Sistem pembayaran digital nirsentuh (contactless) ini memungkinkan pengguna melakukan transaksi hanya dengan menempelkan ponsel berfitur NFC pada mesin pembaca. Proses ultra-cepat yang diklaim hanya memakan waktu sekitar 0,3 detik ini menawarkan keunggulan jelas dibandingkan metode QRIS sebelumnya yang mengharuskan pemindaian kode.
“Kami ingin memastikan bahwa kemajuan teknologi benar-benar menjadi pendorong kesejahteraan bagi semua orang,” ujar Fitria Irmi Triswati, Direktur Departemen Kebijakan Sistem Pembayaran BI.

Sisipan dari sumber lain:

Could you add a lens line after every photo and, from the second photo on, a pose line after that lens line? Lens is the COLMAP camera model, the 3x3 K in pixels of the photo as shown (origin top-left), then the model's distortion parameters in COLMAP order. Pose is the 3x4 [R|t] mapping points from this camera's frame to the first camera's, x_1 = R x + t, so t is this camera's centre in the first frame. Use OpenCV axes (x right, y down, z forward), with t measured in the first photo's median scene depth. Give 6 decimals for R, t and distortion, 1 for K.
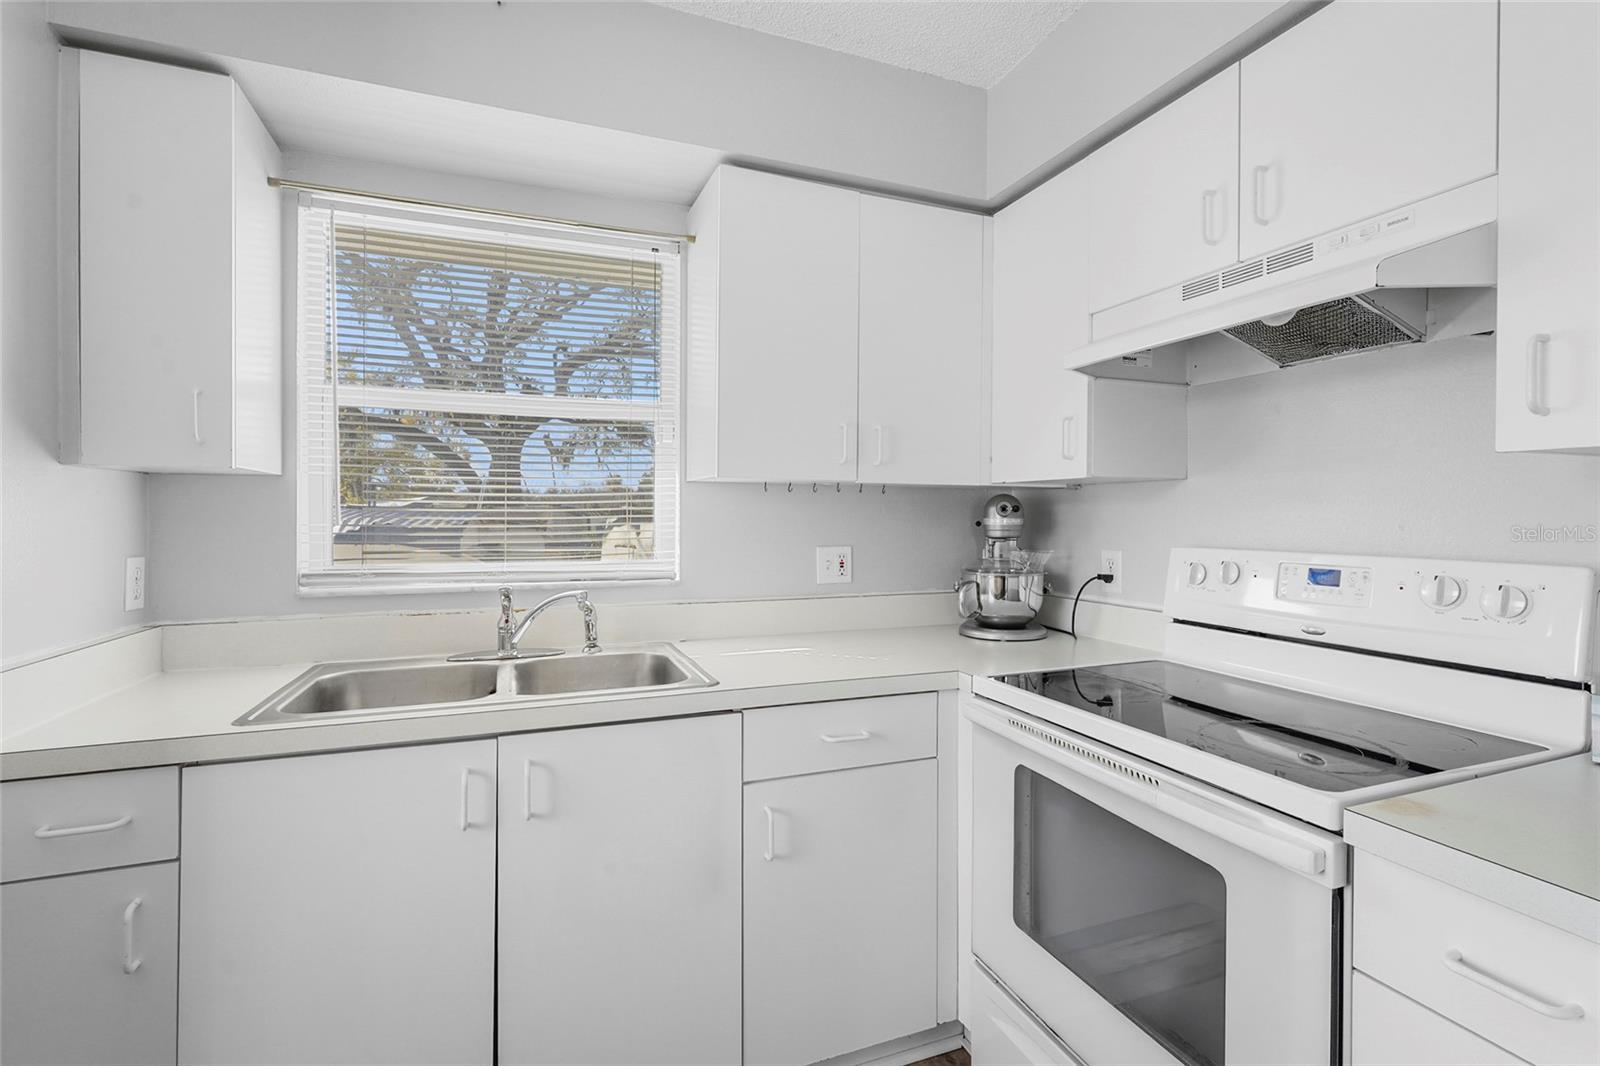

Sebelumnya, fitur QRIS Tap ini baru diuji coba dan diimplementasikan penuh pada layanan MRT Jakarta. Kini, layanannya telah diperluas dan dapat digunakan di LRT Jabodetabek, KRL Commuter Line, serta bus antarkota dan dalam kota yang beroperasi di 13 provinsi di Indonesia. Ke depannya, layanan ini akan diperluas ke moda transportasi lain, termasuk layanan kapal feri di lebih banyak provinsi.

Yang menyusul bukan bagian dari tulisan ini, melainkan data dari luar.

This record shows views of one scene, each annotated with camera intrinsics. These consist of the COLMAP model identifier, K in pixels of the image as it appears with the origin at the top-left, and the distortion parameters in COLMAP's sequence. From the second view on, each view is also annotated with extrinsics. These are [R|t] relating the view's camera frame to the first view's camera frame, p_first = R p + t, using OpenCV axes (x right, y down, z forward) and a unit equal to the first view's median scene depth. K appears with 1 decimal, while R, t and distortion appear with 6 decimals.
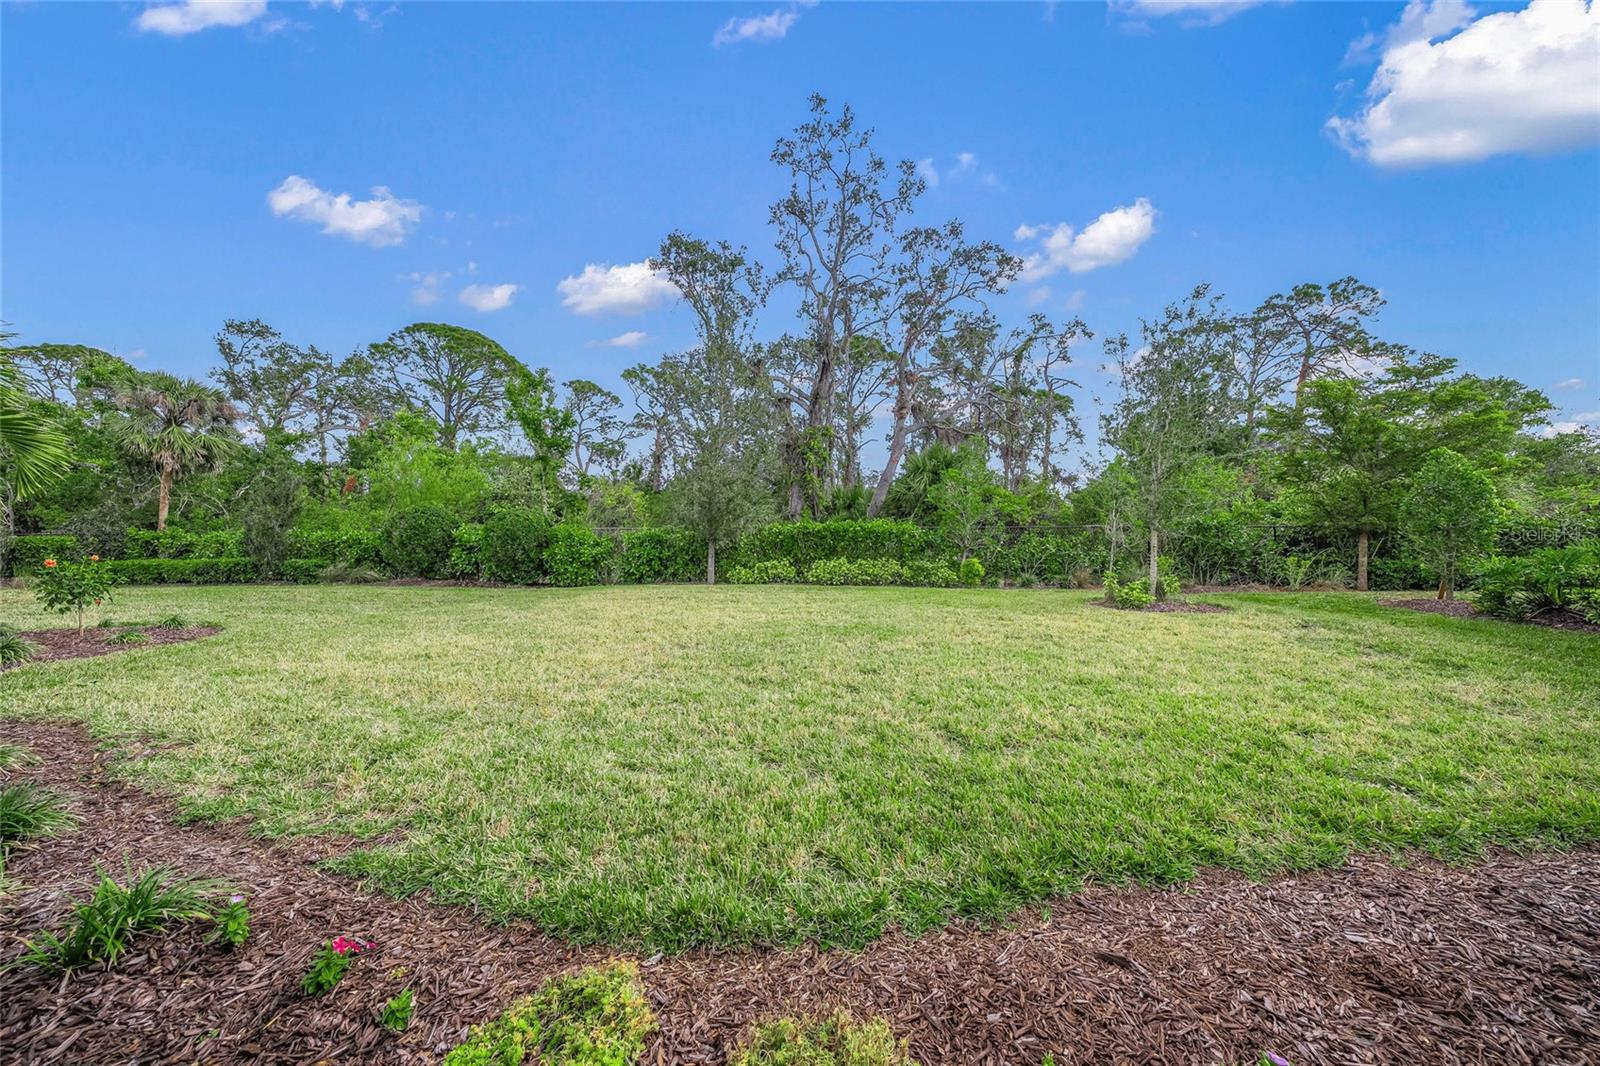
lens RADIAL K [[542.5, 0, 810.1], [0, 542.5, 517.1], [0, 0, 1]] dist [-0.005014, 0.000226]
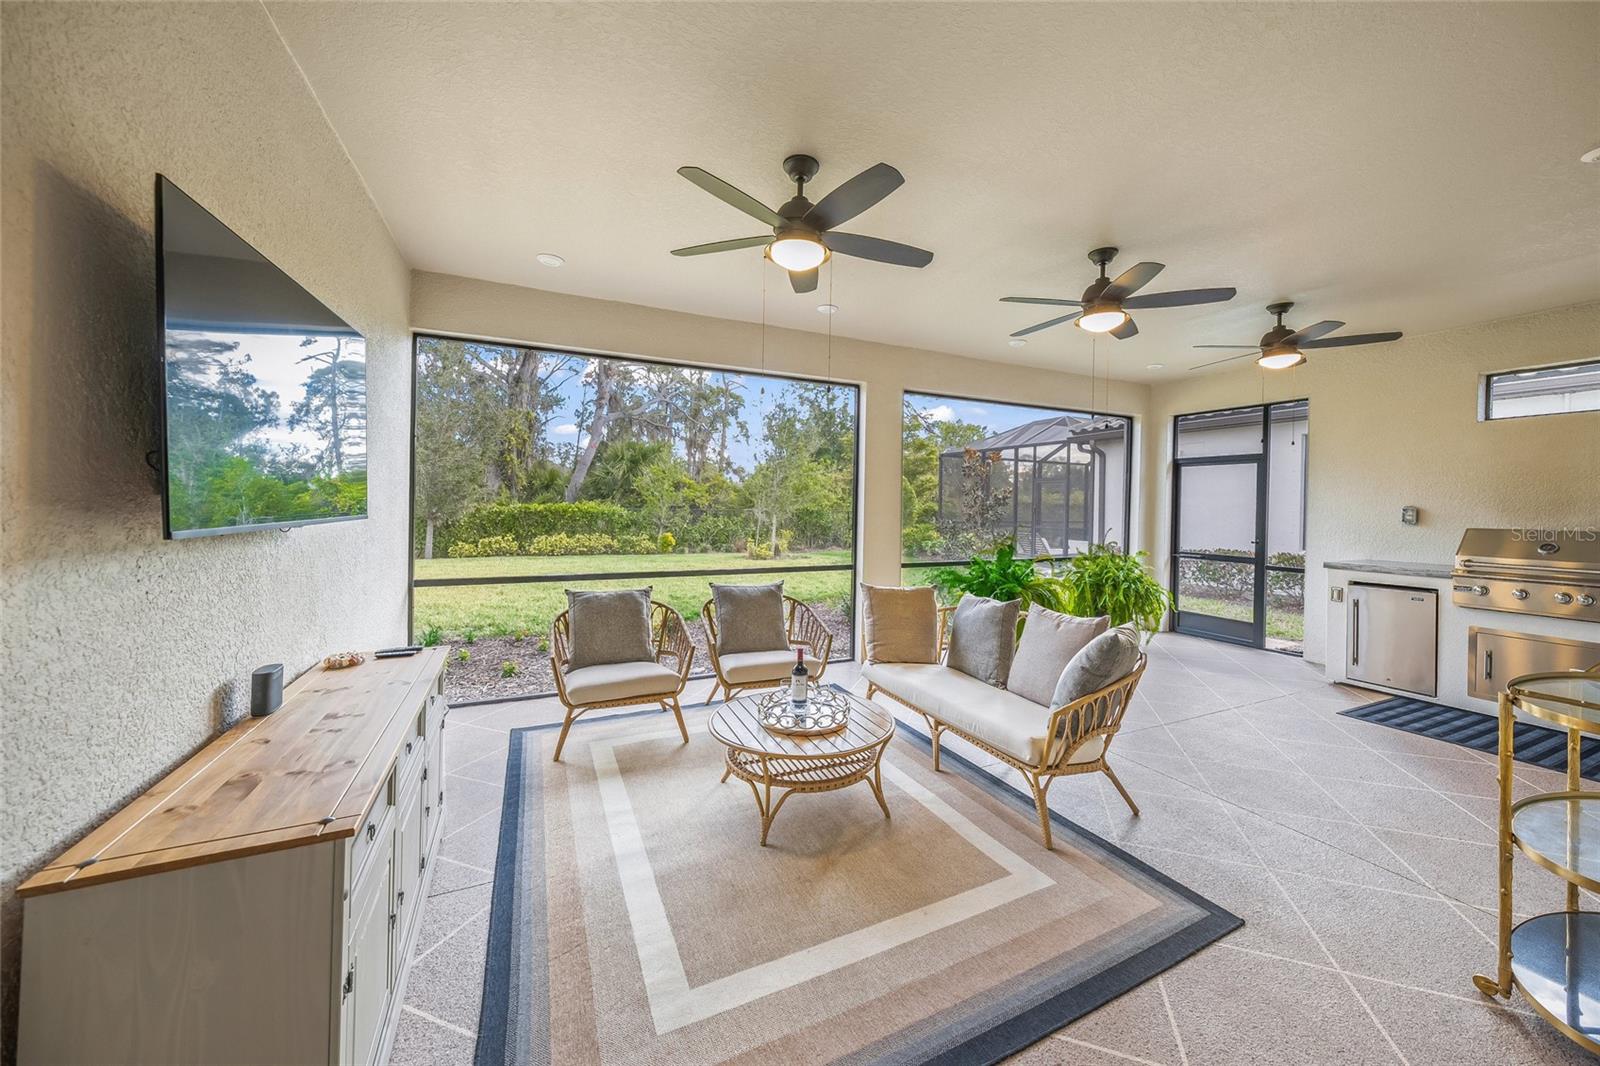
lens RADIAL K [[572.0, 0, 798.1], [0, 572.0, 505.8], [0, 0, 1]] dist [-0.011334, -0.000122]
pose [[0.856583, 0.016085, 0.515759, -0.127831], [-0.026381, 0.999572, 0.012640, -0.014553], [-0.515335, -0.024434, 0.856641, -0.317648]]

Visi dan Mekanisme Sistem Baru
Menurut Triswati, dengan QRIS Tap, penumpang tidak perlu lagi membawa kartu fisik. Mereka dapat menggunakan aplikasi pembayaran digital apa saja, baik itu dompet elektronik maupun aplikasi mobile banking, yang telah mendukung fitur tersebut. “Fitur sekali tempel berlaku untuk tarif tetap, sedangkan ‘tap in-tap out’ diterapkan untuk sistem tarif dinamis,” jelasnya.

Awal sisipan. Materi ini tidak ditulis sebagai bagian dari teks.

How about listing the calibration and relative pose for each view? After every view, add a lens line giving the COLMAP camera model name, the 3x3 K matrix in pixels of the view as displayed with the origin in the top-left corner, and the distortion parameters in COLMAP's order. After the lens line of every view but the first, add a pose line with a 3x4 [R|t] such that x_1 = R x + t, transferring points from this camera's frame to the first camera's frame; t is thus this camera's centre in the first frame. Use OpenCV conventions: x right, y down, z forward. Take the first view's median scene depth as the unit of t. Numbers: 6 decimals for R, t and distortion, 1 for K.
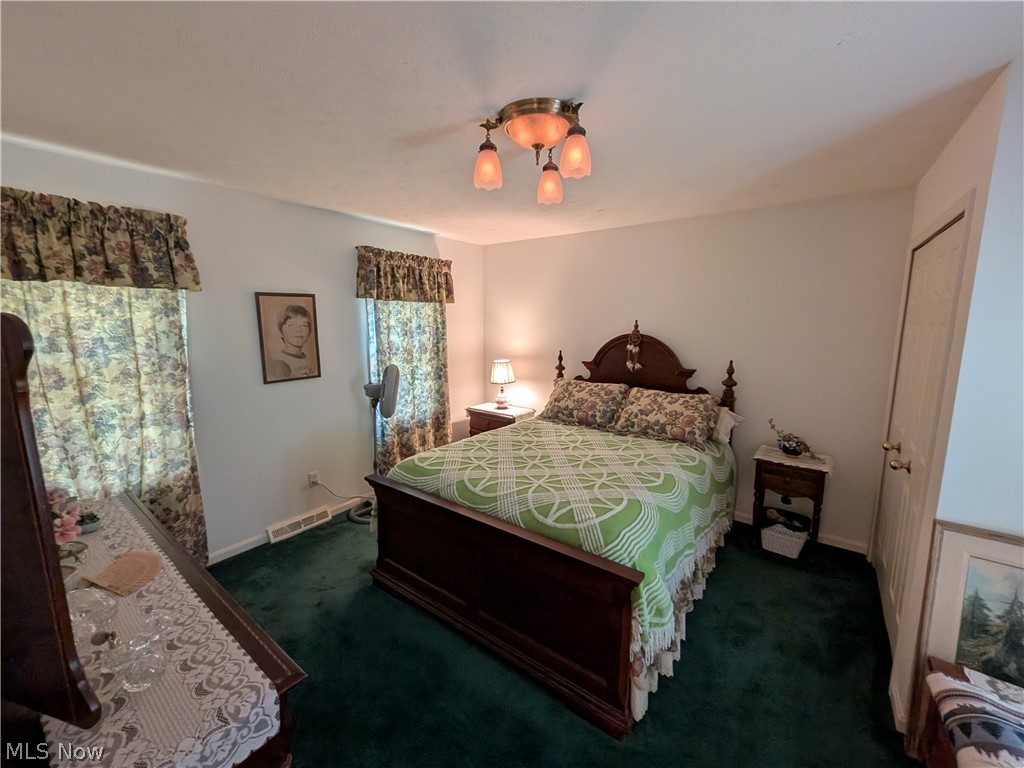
lens RADIAL K [[409.5, 0, 511.9], [0, 409.5, 381.5], [0, 0, 1]] dist [-0.001892, -0.000291]
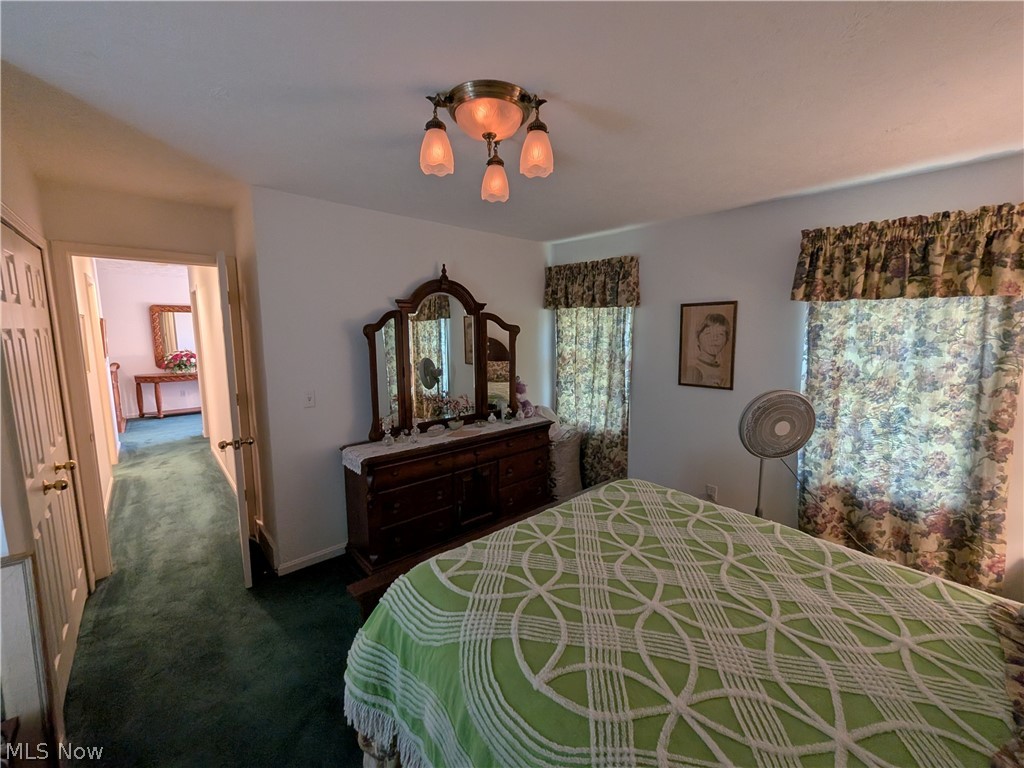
lens RADIAL K [[409.5, 0, 512.5], [0, 409.5, 378.6], [0, 0, 1]] dist [-0.001892, -0.000291]
pose [[-0.205342, 0.119263, -0.971396, 0.485893], [-0.153416, 0.976354, 0.152302, -0.093373], [0.966591, 0.180301, -0.182190, 0.634242]]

Saat ini, fitur tersebut baru tersedia di perangkat Android, namun BI mengharapkan integrasi untuk Apple iOS akan segera menyusul.
Digitalisasi sistem pembayaran ini merupakan bagian integral dari visi pembangunan ekonomi Indonesia yang lebih luas. Melalui Blueprint Sistem Pembayaran Indonesia (BSPI) 2025-2030, yang diperkuat oleh visi Asta Cita Presiden, transformasi ini diarahkan untuk menciptakan ekosistem pembayaran nasional yang inklusif, efisien, dan berdaulat.
Lebih jauh lagi, QRIS Tap turut mendukung dorongan pemerintah untuk transportasi publik yang terjangkau. Dengan merchant discount rate (MDR) nol persen dan tanpa biaya layanan, BI memastikan digitalisasi transportasi tetap mematuhi prinsip keadilan dan keberlanjutan. Dalam waktu dekat, QRIS Tap juga akan diperluas ke sektor ritel dan akan hadir berdampingan dengan instrumen pembayaran lain di pusat perbelanjaan serta UMKM.
Kolaborasi sebagai Kunci
Triswati menekankan bahwa kolaborasi strategis antara regulator, pelaku industri, pemerintah pusat dan daerah, serta masyarakat luas sangat krusial. Kolaborasi ini penting untuk memastikan transformasi digital memberikan manfaat nyata bagi ekonomi nasional.
“Banyak inovasi telah lahir dari kolaborasi – mulai dari QRIS sebagai standar pembayaran ritel nasional, BI-FAST untuk transfer dana yang cepat dan efisien, hingga eksplorasi Rupiah Digital sebagai fondasi ekonomi masa depan kita,” katanya.
Pada kuartal ketiga 2025, QRIS telah mencatat lebih dari 58 juta pengguna dan 41 juta merchant. Total transaksinya mencapai angka fantastis, yakni Rp 1,92 kuadriliun, memposisikan Indonesia di antara pasar pembayaran digital terbesar di Asia Tenggara.
BI juga telah mendorong kolaborasi pembayaran lintas batas dengan menghubungkan sistem QRIS ke jaringan pembayaran regional lainnya. Saat ini, QRIS telah terhubung dengan Malaysia, Singapura, Thailand, dan Jepang. Sementara itu, kemitraan dengan Tiongkok dan Korea Selatan sedang dalam tahap uji coba dan diharapkan segera dapat diimplementasikan.
Kepercayaan sebagai Fondasi
Di dunia digital yang berubah cepat, Triswati menegaskan bahwa suksesnya digitalisasi tidak boleh hanya diukur dari jumlah pengguna atau volume transaksi. Faktor yang tidak kalah penting adalah tingkat kepercayaan publik terhadap sistem yang ada.
“QRIS adalah simbol kolaborasi lintas sektor yang sukses – sebuah kebanggaan nasional dan wajah baru ekonomi digital Indonesia,” tuturnya.
Ia lebih lanjut mencatat bahwa Indonesia tidak boleh hanya ikut arus perubahan global (go with the flow). Sebaliknya, Indonesia harus memimpin transformasi, bergerak penuh percaya diri menuju Indonesia Emas 2045 melalui sinergi dan keyakinan.